A new swing stepped onto campus with its first meeting Feb. 7.
The Country Western Swing Dancing Club meets every Saturday from 7-8 p.m. in the Old Snack Bar, according to the club’s founder and leader, freshman Morgan Sites.
“I just hope we have enough people to form a good community of people who love to do it,” Sites said. “That’s all I’m really here for, is just to have fun and dance.”
Sites said the country western swing club is a subdivision of Hillsdale’s main swing club, the Hepcats Swing Club, that meets every Friday night from 8-11 p.m. in the Old Snack Bar. This Friday, the country swing club will join Hepcats for a country swing night, according to Sites.
The country western club focuses on dancing country swing, opposed to the East Coast and West Coast swing at Hepcats.
“I really prefer country swing to West Coast, and part of that is just because it’s what I’ve grown up doing, and it’s a part of my culture,” Sites said. “It’s what I love. And I think it’s more fun to dance to country music than it is to jazz.”
Sites, who is from Montana, said he grew up learning country swing dancing.
“In Montana, at least at my middle school, they actually teach country western starting through middle school,” Sites said. “And so that’s where I first learned. But then after that, I’ve also done a lot of country swing through 4-H.”
Sites said the basic step for country western swing is simpler, so it allows for more freedom to do complex moves like spinning.
“The main problem with Eastern swing is that you’re moving laterally,” Sites said. “So because of that, whenever you’re spinning, you’re moving in a circle.
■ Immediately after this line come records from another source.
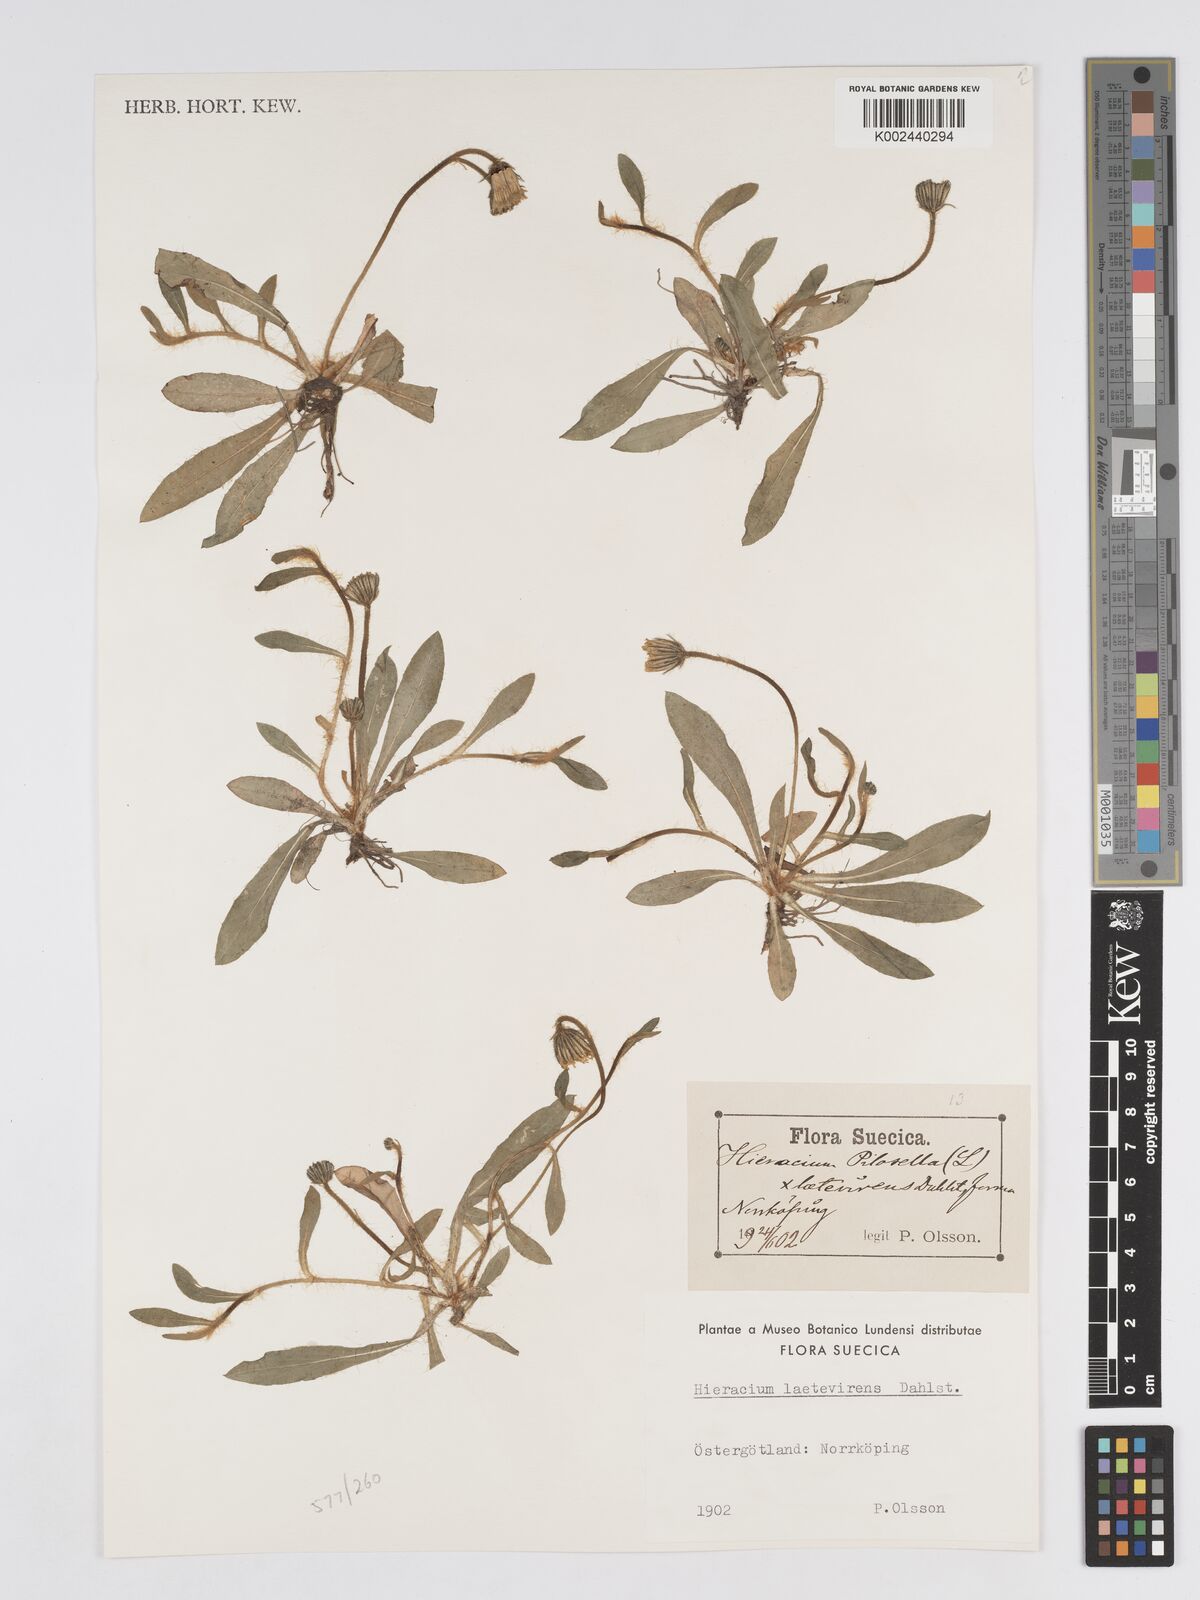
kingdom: Plantae
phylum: Tracheophyta
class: Magnoliopsida
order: Asterales
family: Asteraceae
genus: Pilosella
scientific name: Pilosella officinarum
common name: Mouse-ear hawkweed
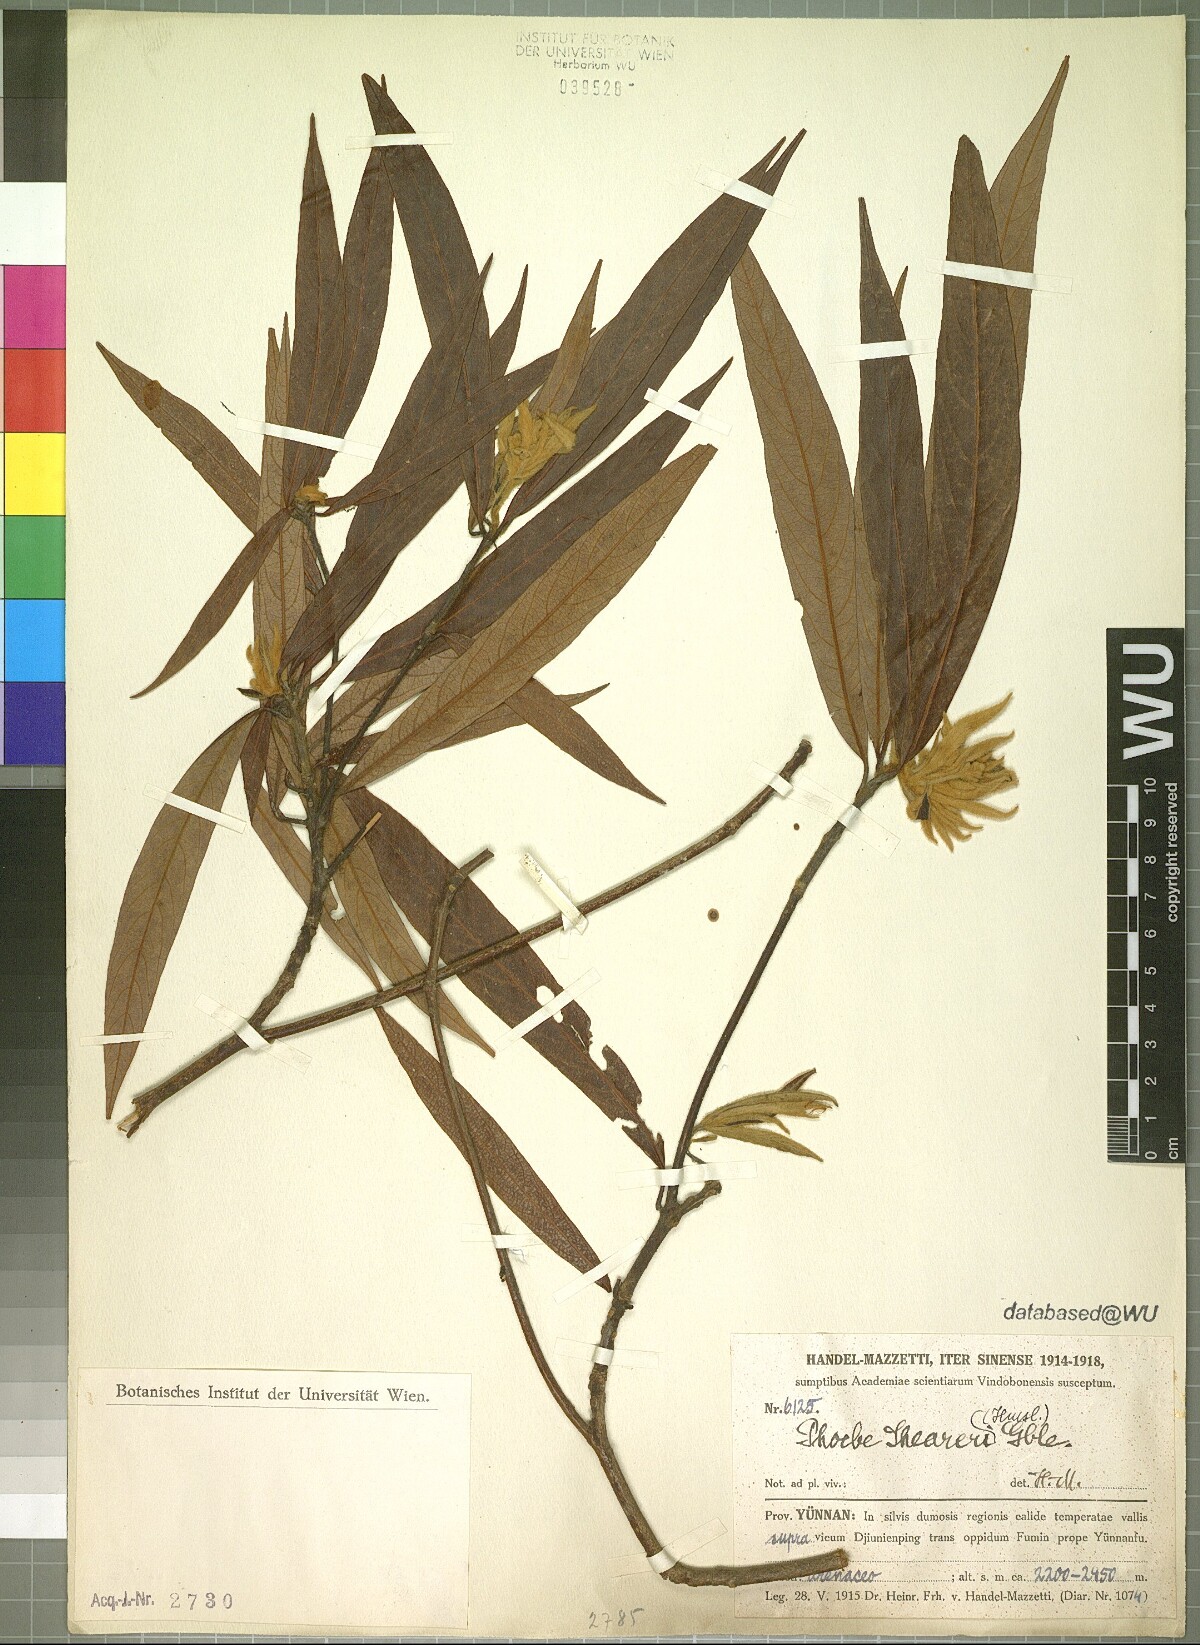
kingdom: Plantae
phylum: Tracheophyta
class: Magnoliopsida
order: Laurales
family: Lauraceae
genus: Phoebe
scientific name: Phoebe sheareri
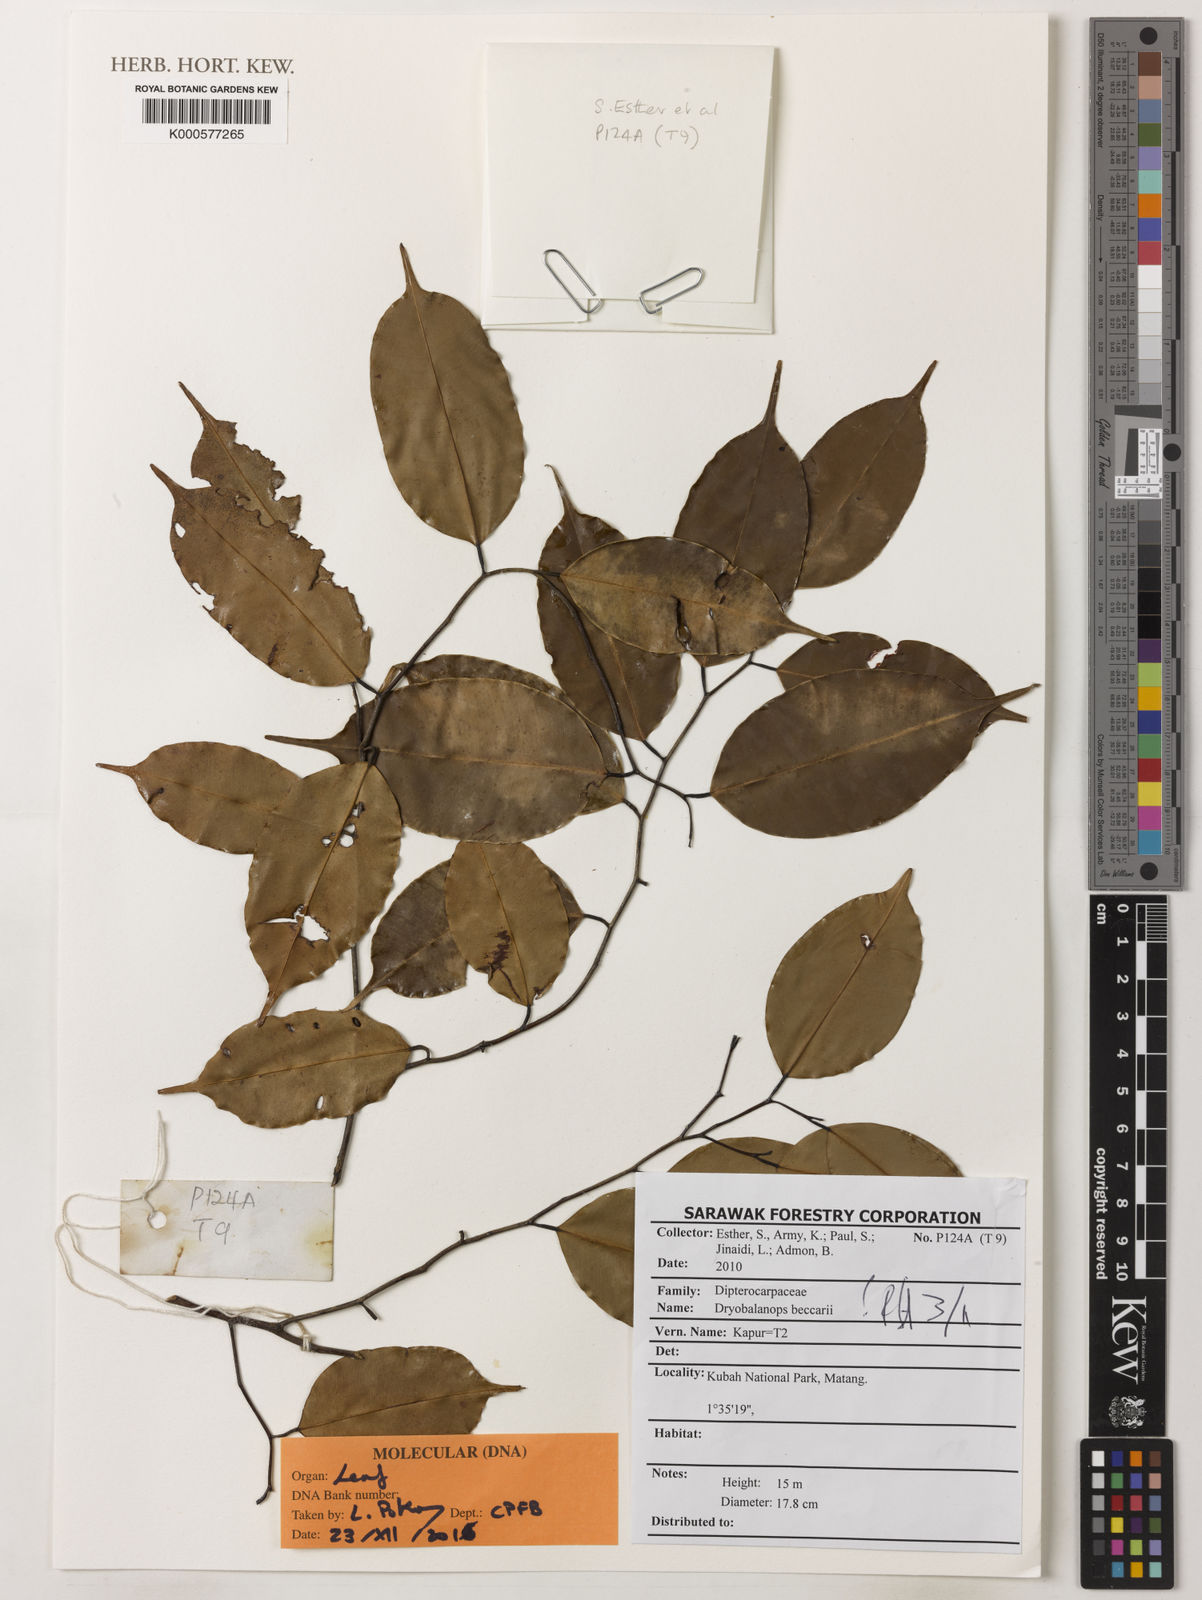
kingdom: Plantae
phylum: Tracheophyta
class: Magnoliopsida
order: Malvales
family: Dipterocarpaceae
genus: Dryobalanops
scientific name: Dryobalanops beccarii
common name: Sabah kapur
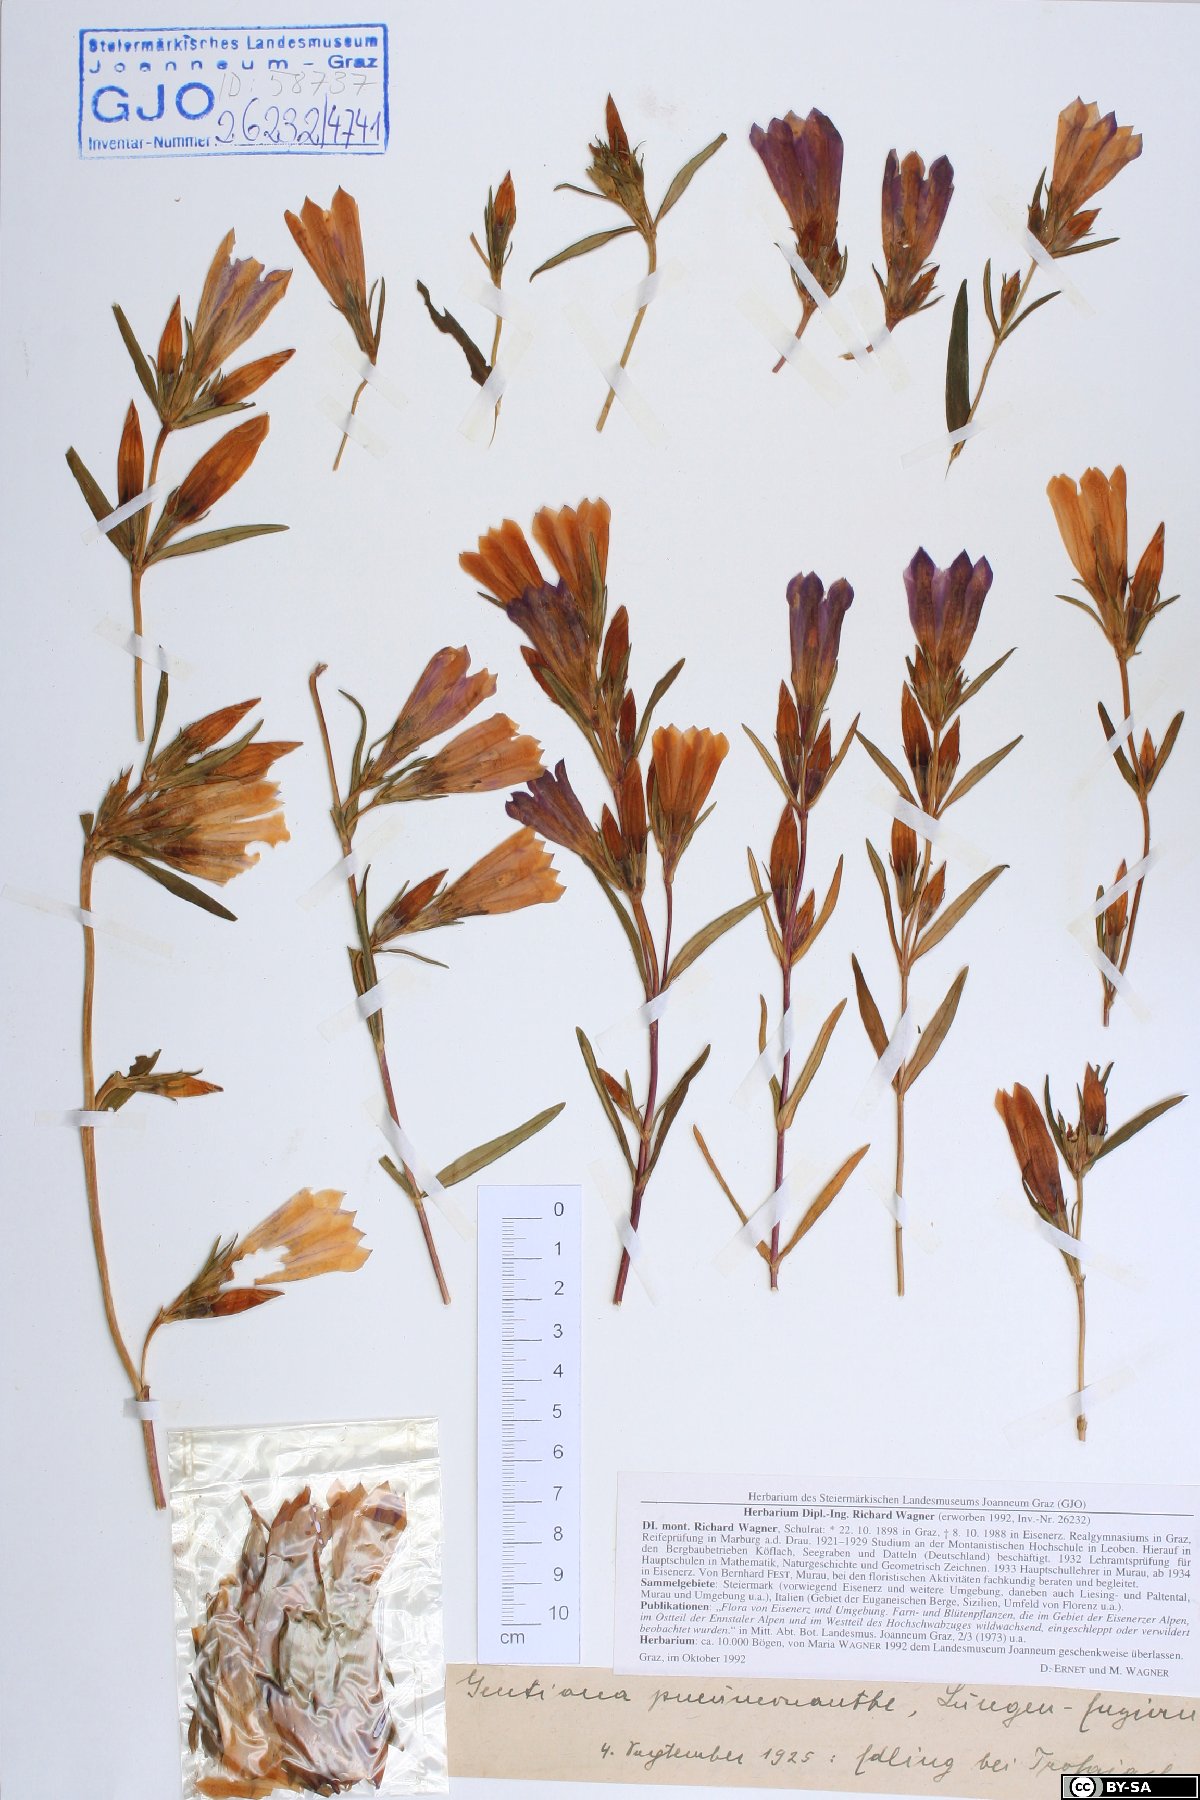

And so getting back onto, you basically have to force yourself back onto a grid to start moving laterally again in that basic step, whereas with country swing, you don’t have to do that.”
Sophomore Sam Baggott, the lessons coordinator for the Hepcats swing club and an officer for ballroom club, said country swing is danced on a four-step count in a star shape and incorporates aerials.
“With the emergence of country music is when you started getting more two step and country swing,” Baggott said.
Alexis Arnett, an ambassador for Hepcats, said that swing club tries to embody the feeling of the 1920s.
“When you step in a swing club, it’s kind of like taking a step back almost a decade, at least that was what I felt when I first came,” Arnett said.
East Coast swing, usually danced to jazz music, involves a basic triple step where two people rotate around each other, according to Baggott.
“East Coast was based off of the classic jazz step — peppy, steppy, hoppy, and energetic,” Arnett said.
The basic step for West Coast swing is on six counts and involves freestyle and improvisation, according to Baggott. It is typically danced in a line to more modern songs.
“West Coast relied a lot more on when more emotional, slower songs started coming out,” Arnett said. “It was much more fluid.”
Baggott said Hepcats started teaching and dancing to West Coast swing this semester in addition to East Coast.
“People have loved the newer styles, newer music, dancing to newer songs,” Arnett said. “And so we’ve added a West Coast portion to our teaching element before we open up free dance.”